While it speaks for the anime itself when a reviewer can only mention one secondary character as deadweight, I kind of don't understand why Mizuki was even brought up? In an anime that has a stellar cast of supporting characters, Mizuki was such an afterthought that I would wager 90% of the audience didn't even care that he was such a useless foil to Ko. While I understand the need of objectivness for an anime that you clearly like, I think we can call it nitpicking :).



killermouze Feb 10, 2011

Just finished watching this anime, and I sadly have to agree with everything you have said; particularly about the "twist" and the cousin character. The drama then got a little stupid, and the successful use of all the characters that was so wonderfully done just flew out the window. Waka coming up every 2 seconds was also annoying. I don't care how much they loved each other, no relationship that happens in 5th grade would have such a powerful influence on everything you do when your 17. To add one problem on, I feel like the relationship between the leads could have picked up a little bit. The lack of progress became a source of annoyance towards the middle of the series, even before the horrible twist.

Its just so frustrating when such an amazing premise is hindered by such stupid things half way through. I think its a common theme that animes feel the need to add more and more ridiculous sub-plots and characters even when they are not needed. Sometimes keeping it simple and cute is the best route. Love triangles and the likes can get really annoying in a series like this, particularly towards the end.
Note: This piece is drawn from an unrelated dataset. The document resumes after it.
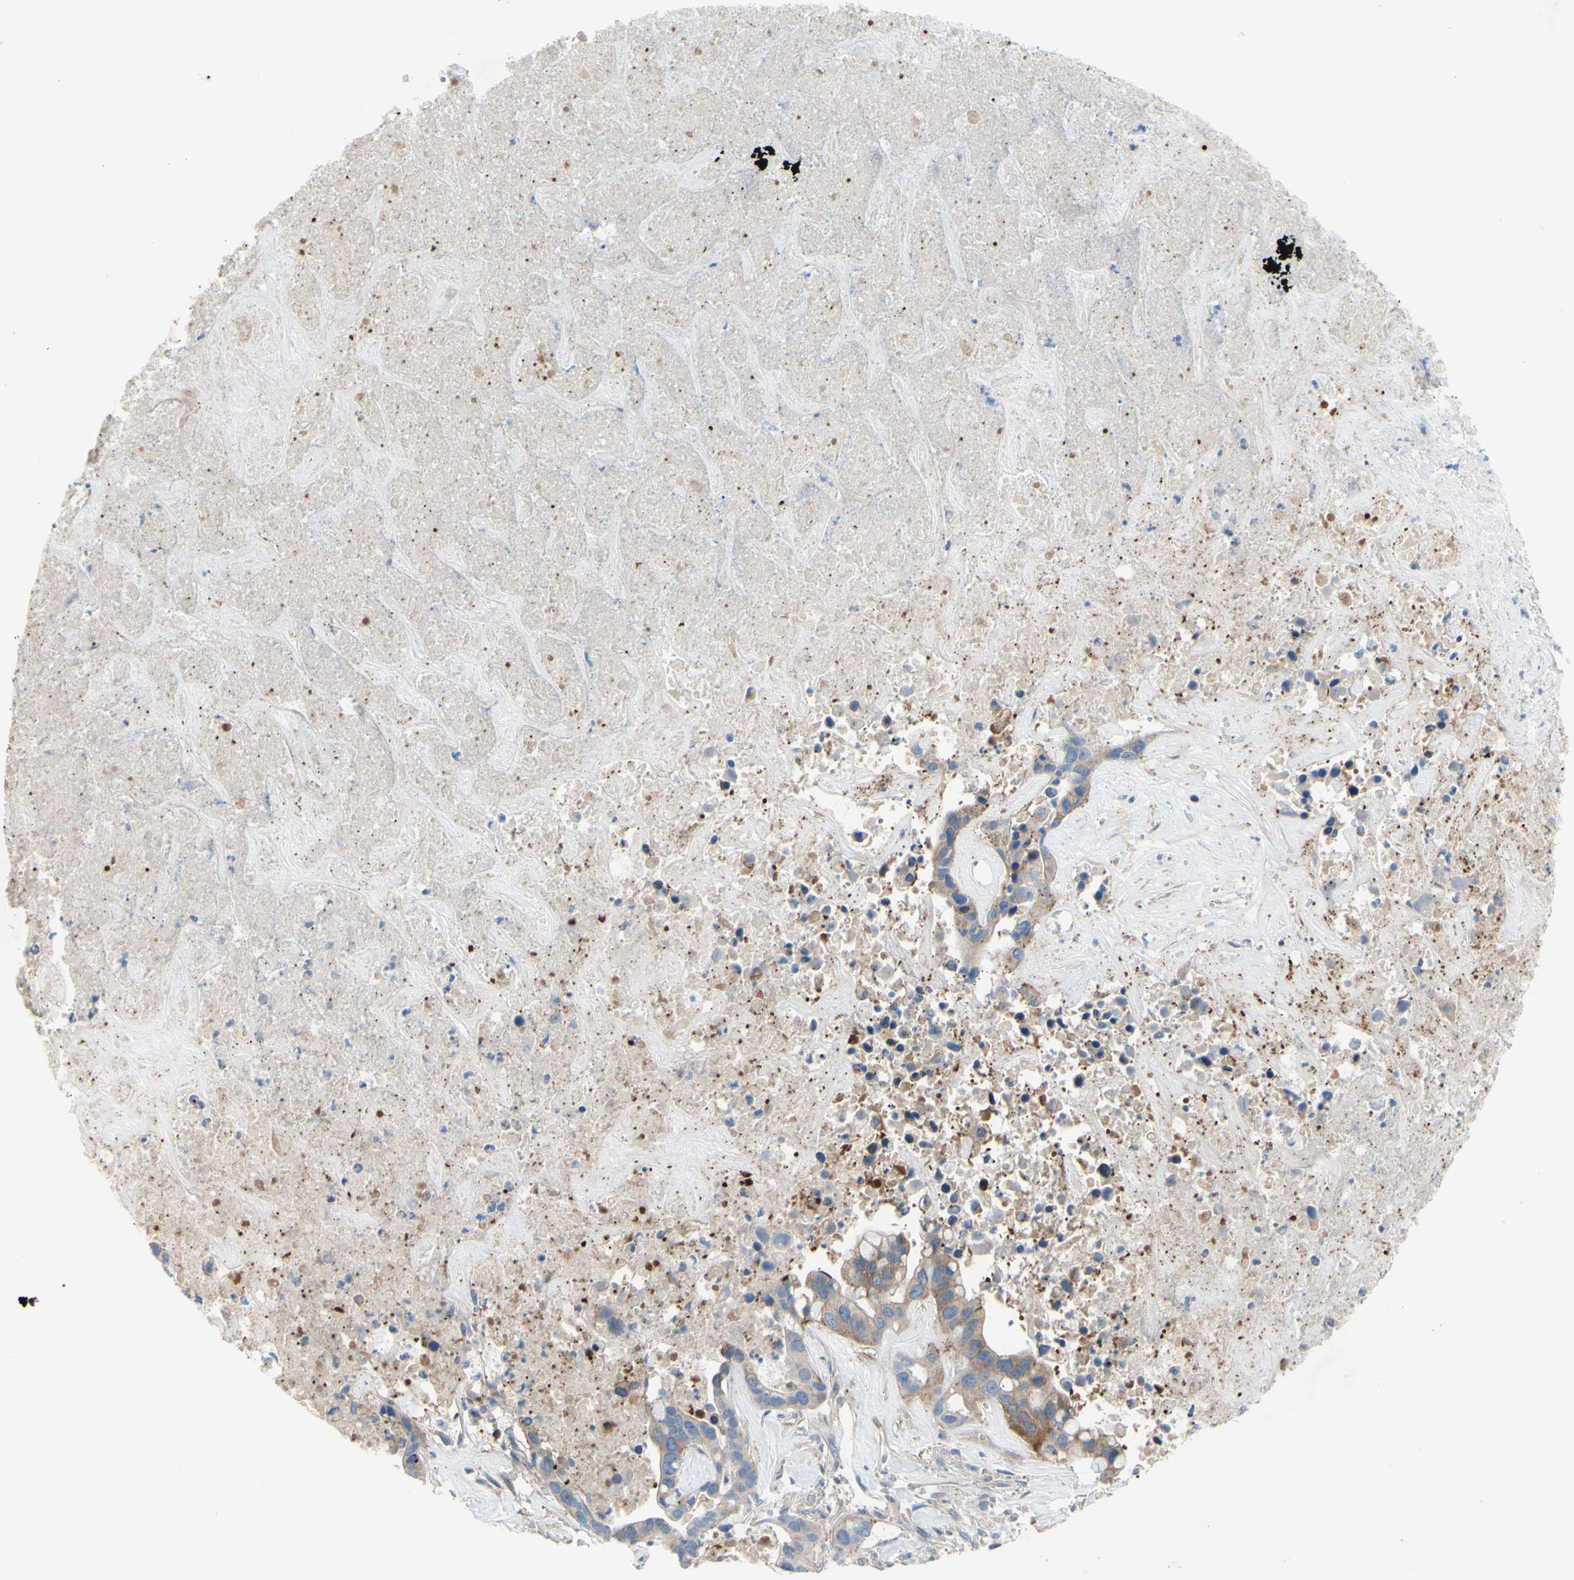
{"staining": {"intensity": "weak", "quantity": ">75%", "location": "cytoplasmic/membranous"}, "tissue": "liver cancer", "cell_type": "Tumor cells", "image_type": "cancer", "snomed": [{"axis": "morphology", "description": "Cholangiocarcinoma"}, {"axis": "topography", "description": "Liver"}], "caption": "Human liver cancer (cholangiocarcinoma) stained with a brown dye displays weak cytoplasmic/membranous positive expression in about >75% of tumor cells.", "gene": "TMEM59L", "patient": {"sex": "female", "age": 65}}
I loved the slice of life side mixed with sports idea though. I watched eye-shield 21 and originally loved it, but I got bored because it was just so one track minded on football that it eventually got stale. Just wondering if you have any suggestions for other series that have a good mix between romance, slice of life and sport/fighting,etc. If you look at my profile, I've seen my fair share of anime though so I might have seen the most obvious ones.

xCoComi Jan 20, 2011

Wow , ones again a wonderful review! And I got to thank you , ive been thinking that I should watch this anime for a while now , but never got around to do it , this review however made me wanna watch this anime now!